The Red Bull-Renault driver would become the first Australian to win the Formula One title since Alan Jones in 1980 if he scores at least eight points more than Ferrari's Fernando Alonso in the Abu Dhabi Grand Prix on Sunday.

Webber, 34, is contesting a title for the first time in his nine years in the sport.

But the chance to win the biggest prize in motorsport has not rattled him.

Speaking in the Red Bull motorhome yesterday, he suggested that he felt serene about the enormity of what he could achieve. "In a bizarre sort of way I feel like I have been here before, which is pretty ridiculous," he said.
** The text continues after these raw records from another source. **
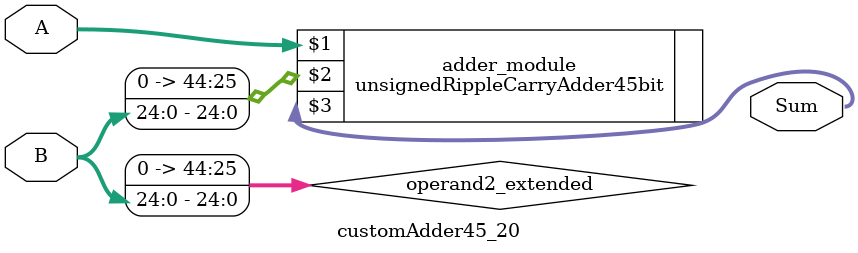
<source format=v>
module customAdder45_20(
                        input [44 : 0] A,
                        input [24 : 0] B,
                        
                        output [45 : 0] Sum
                );

        wire [44 : 0] operand2_extended;
        
        assign operand2_extended =  {20'b0, B};
        
        unsignedRippleCarryAdder45bit adder_module(
            A,
            operand2_extended,
            Sum
        );
        
        endmodule
        
</source>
"I don't know if it is because of my odds at the start of the year, [when] no one gave me a chance. I am not taking that for granted, saying that if I don't get it, it is OK, as I do have a sensational chance of winning it, the second-best chance."

Nerves have affected him in the past, he conceded, but he believes those were not caused by the pressure of the situation but, rather, by the fear of not doing well.

"I remember reading about Sir Steve Redgrave vomiting before the Olympic Games," he said.

"I can sympathise with that. That's not pressure; that is a fear of failure in there, a cocktail of so many things - adrenalin, expectations of yourself.

"That's all these things that come into it, and there is an element of pressure, not that you're not going to perform.

"I've not been sick before a race but I've certainly been nervous at hundreds of races. It's always a similar feeling."

Webber does not have a big circle of family in Abu Dhabi, just his parents. He said he does not think The Stag, the pub in Mentmore, in Buckinghamshire, England, that he owns, is doing anything special to mark the occasion. "I don't think so. The main chef didn't even let the race (in Brazil last weekend) be put on TV," he said in jest.

There are all sorts of permutations possible in Sunday's race that could see Webber, his teammate Sebastian Vettel, Alonso or Lewis Hamilton become champion.

Webber said he has tried to put the matter out of his mind.

He said: "What have I got to worry about? I could lose the championship by winning the race and Fernando finishing second, but I could win the championship by finishing fifth. It is not worth really thinking about too much at this stage."